Background: Posterior capsular opacification (PCO) is the major vision-disrupting complication arising after cataract surgery. Circular RNAs (circRNAs) are biological active RNAs which were involved in various physiological functions. So far, the role of circRNA caspase recruitment domain family member 6 (circ-CARD6) in PCO is still unclear.

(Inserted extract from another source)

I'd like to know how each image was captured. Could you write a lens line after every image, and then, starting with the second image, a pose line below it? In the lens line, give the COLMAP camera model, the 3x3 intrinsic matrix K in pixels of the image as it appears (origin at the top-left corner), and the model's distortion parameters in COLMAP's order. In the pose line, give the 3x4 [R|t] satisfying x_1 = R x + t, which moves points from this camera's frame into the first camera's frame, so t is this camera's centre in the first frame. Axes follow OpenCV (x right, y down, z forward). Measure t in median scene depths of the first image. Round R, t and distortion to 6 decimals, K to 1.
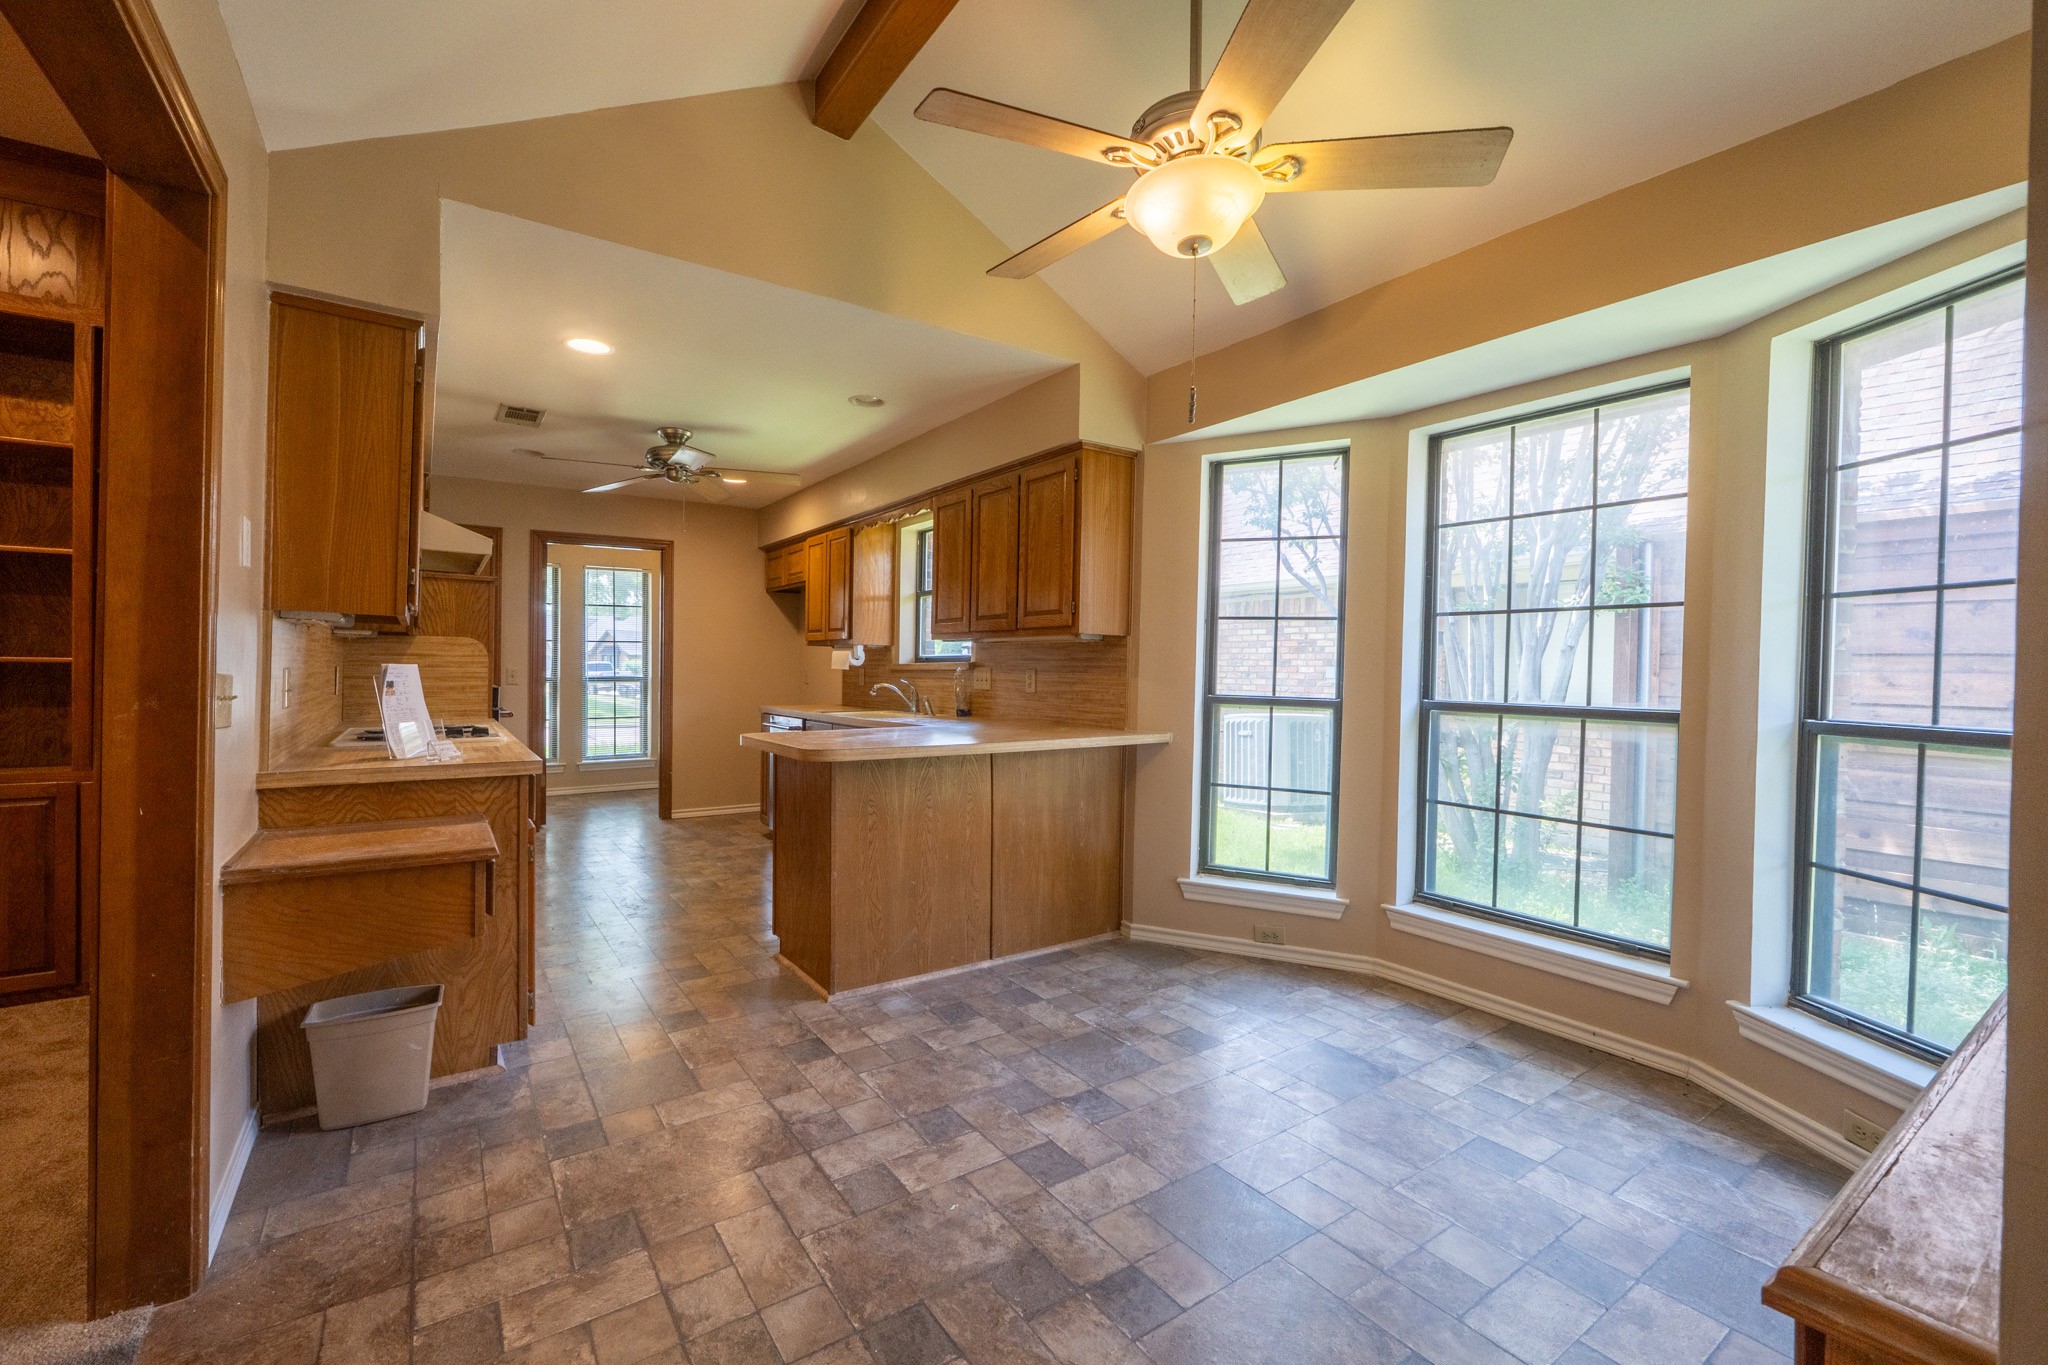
lens RADIAL K [[860.1, 0, 1020.9], [0, 860.1, 672.0], [0, 0, 1]] dist [-0.008332, 0.000663]
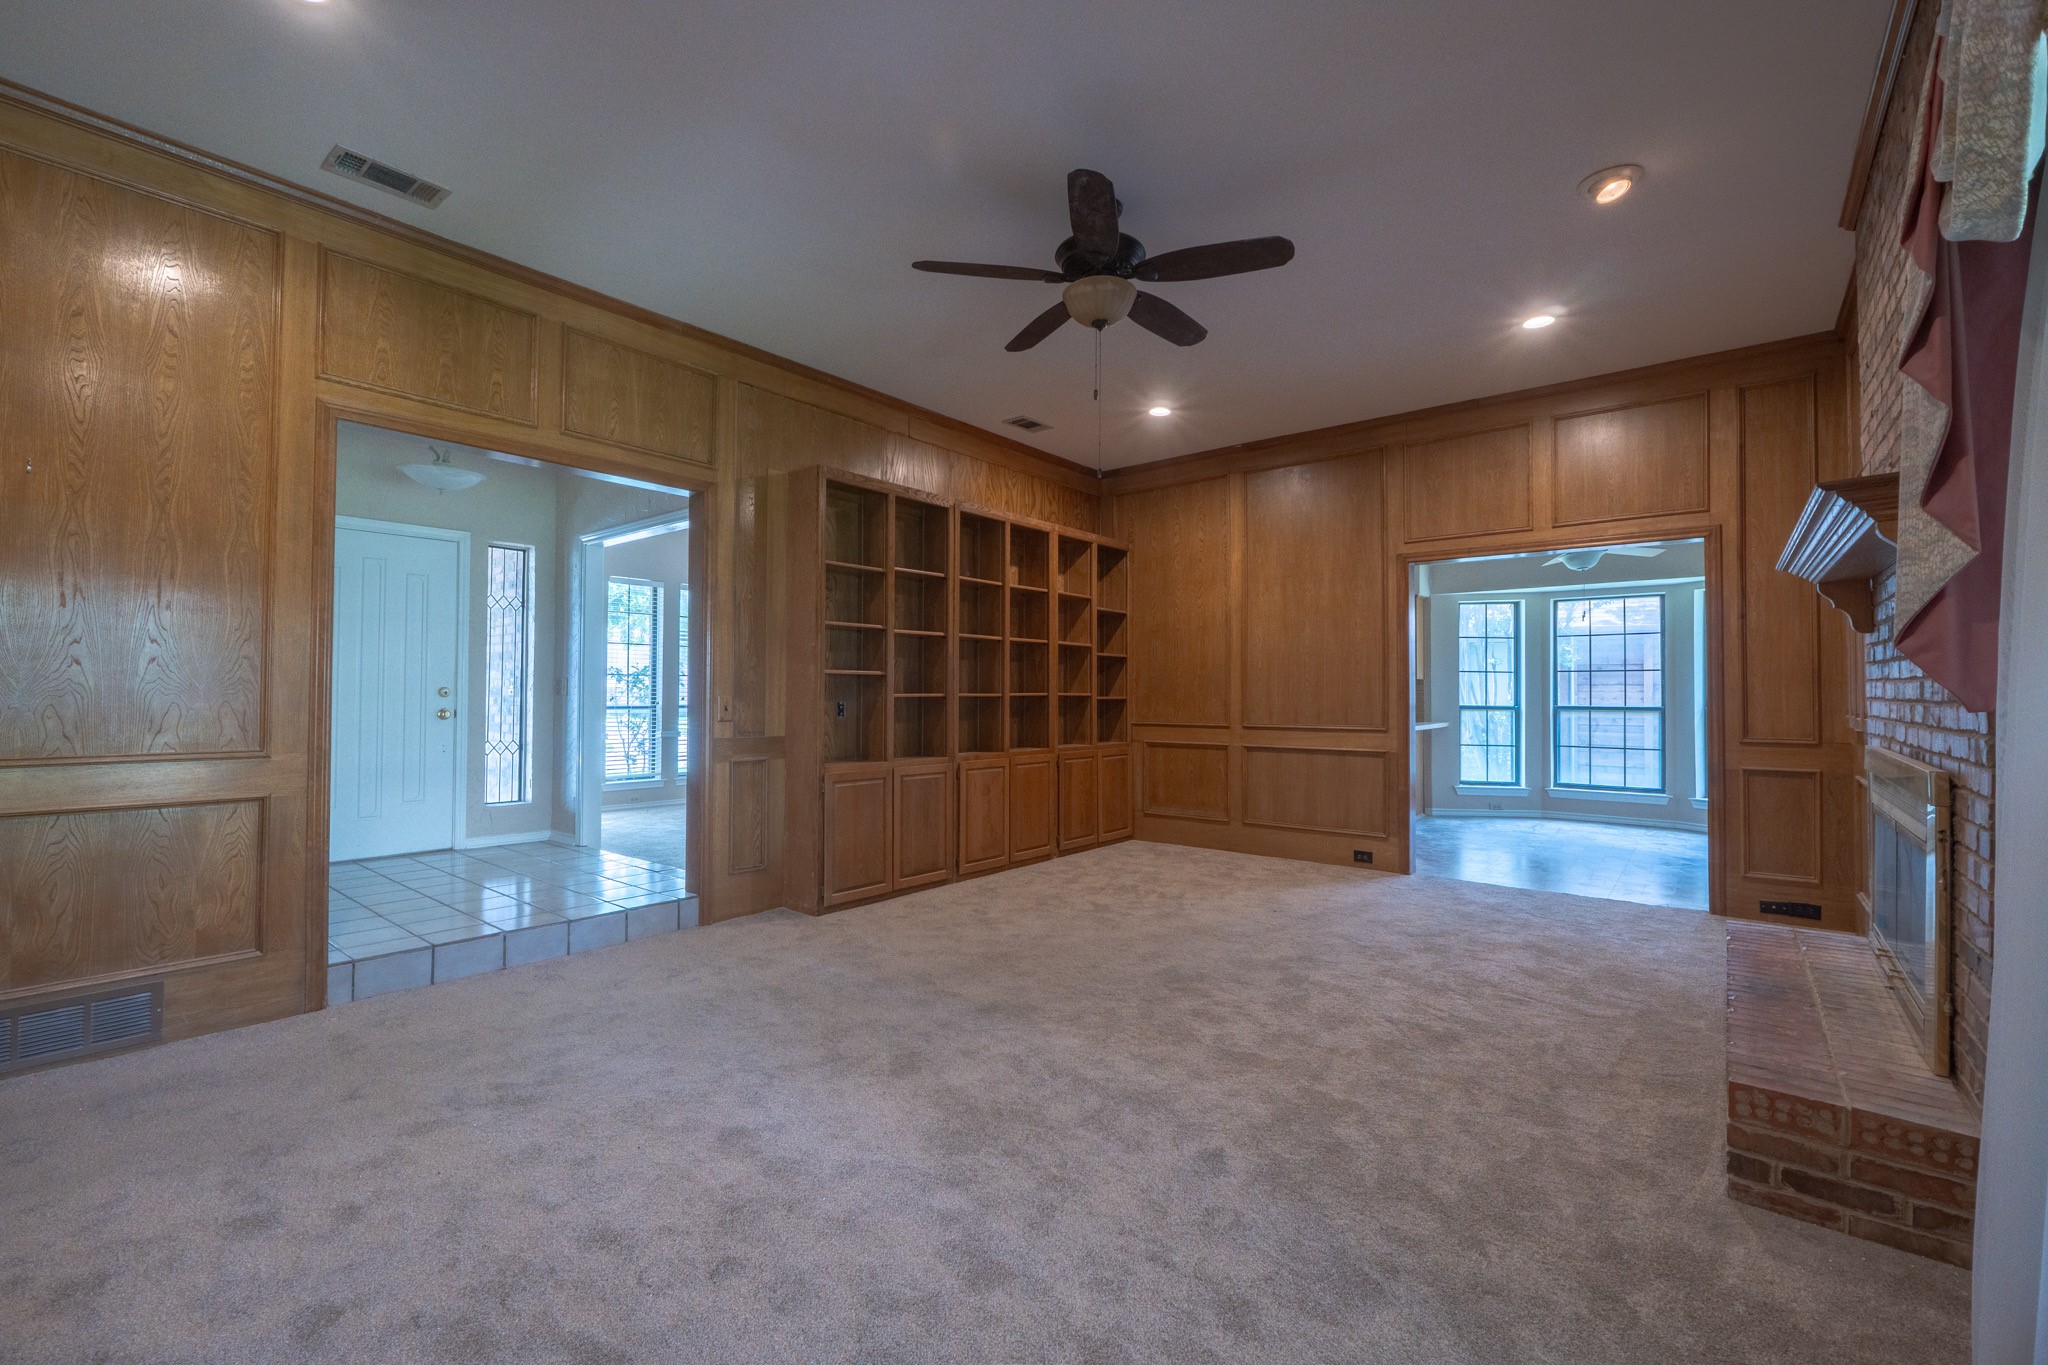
lens RADIAL K [[860.1, 0, 1028.9], [0, 860.1, 682.3], [0, 0, 1]] dist [-0.008332, 0.000663]
pose [[0.957780, 0.000808, 0.287500, -1.691559], [0.004913, 0.999804, -0.019178, 0.003849], [-0.287459, 0.019780, 0.957589, -0.930929]]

Methods: Quantitative real-time polymerase chain reaction (qRT-PCR) was applied to detect the expression of circ-CARD6, microRNA 31 (miR-31) and fibroblast growth factor 7 (FGF7) message RNA (mRNA). Western blot was used to analyze the protein expression. Transmission electron microscopy (TEM) was employed to capture the exosome image. The proliferation and metastasis were analyzed by cell counting kit-8 (CCK8), transwell and wound healing assays. The potential binding sequences between miR-31 and circ-CARD6 or FGF7 were respectively predicted by Circinteractome and Targetscan online tool, and verified by dual-luciferase reporter and RNA binding protein immunoprecipitation (RIP) assays.

Results: Exosome-transmitted circ-CARD6 was highly expressed in PCO tissues and TGF-β2-treated SRA01/04 cells. Circ-CARD6 deletion repressed the proliferation, metastasis, EMT process and MAPK pathway, which was reversed by anti-miR-31 in TGF-β2-treated SRA01/04 cells. Meanwhile, circ-CARD6 sponged miR-31 which directly targeted FGF7 in TGF-β2-treated SRA01/04 cells. FGF7 overexpression allayed miR-31 overexpression-induced suppression in proliferation, metastasis, EMT process and MAPK pathway. Besides, circ-CARD6 regulated FGF7 expression by sponging miR-31.

Conclusion: Circ-CARD6 promoted PCO development via miR-31/FGF7 axis. This finding might contribute to the development of the targeted therapy for PCO.